© JUNGE FREIHEIT Verlag GmbH & Co. www.jungefreiheit.de 48/05 25. November 2005

Weltniveau
Achsendenken: Kanzler Schröder und sein Abschieds-Zapfenstreich von Hannover
Dieter Stein

Mancher wundert sich, in welch dichter Folge in den letzten Wochen der ehrwürdige Große Zapfenstreich der preußisch-deutschen Armee zur besten Sendezeit die Zuschauer beglückte. Über sieben Millionen Deutsche verfolgten am vergangenen Samstag die Übertragung dieses militärischen Zeremoniells, mit dem sich Bundeskanzler Gerhard Schröder auf dem Marktplatz von Hannover verabschieden ließ.

Der Kundige wundert sich nicht, weshalb ein so aufgeklärter Staatsmann, der bei seiner Vereidigung mutig auf die Formel "So wahr mir Gott helfe" verzichtet hat, dieser kritische Zeitgenossen mit ihren Fackeln reaktionär anmutenden Inszenierung treu blieb.
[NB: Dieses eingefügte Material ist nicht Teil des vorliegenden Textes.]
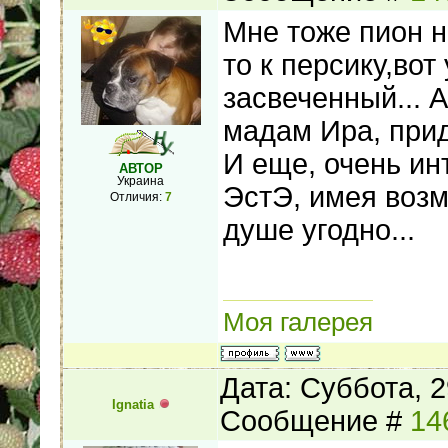
Мне тоже пион н
то к персику,вот
засвеченный... 
мадам Ира, прид
И еще, очень ин
АВТОР
Украина
ЭстЭ, имея возм
Отличия:
7
душе угодно...
Моя галерея
Дата: Суббота, 2
Ignatia
Сообщение #
14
Schröder weiß um die Historie des Großen Zapfenstreichs. Schließlich war Friedrich Wilhelm III. von Preußen am Abend nach der Schlacht von Groß Görschen vom russischen Zapfenstreich derart beeindruckt, daß er ihn später für seine Armee übernahm. Damit enthält das Zeremoniell des Großen Zapfenstreiches, dessen Kern zwar das feierliche Gebet und damit die Gottesverehrung bildet, aus Sicht Schröders auch heute noch zwingend einen Fingerzeig auf die in seiner Regentschaft gestärkte deutsch-russische Achse, die somit an den Geist der Befreiungskriege von 1813 anknüpfen soll. Nur daß der Feind heute nicht Napoleon, sondern George W. Bush heißt. Da sage noch einer, dieses Land habe kein Geschichtsbewußtsein!

Daß der Kanzler nun trefflich das Alte mit dem Neuen zu verbinden und Trennendes wieder miteinander zu versöhnen vermochte, signalisierte er durch seine mit Fingerspitzengefühl ausgewählten Musikstücke, die durch den Musikzug der Bundeswehr taktvoll vor dem (russischen!) Militärgebet intoniert wurden. Brechts "Mackie Messer", Gershwins "Summertime" und Frank Sinatras "My Way" zogen fulminant die Bilanz der Ära Schröder: Weltmacht mit Weltniveau.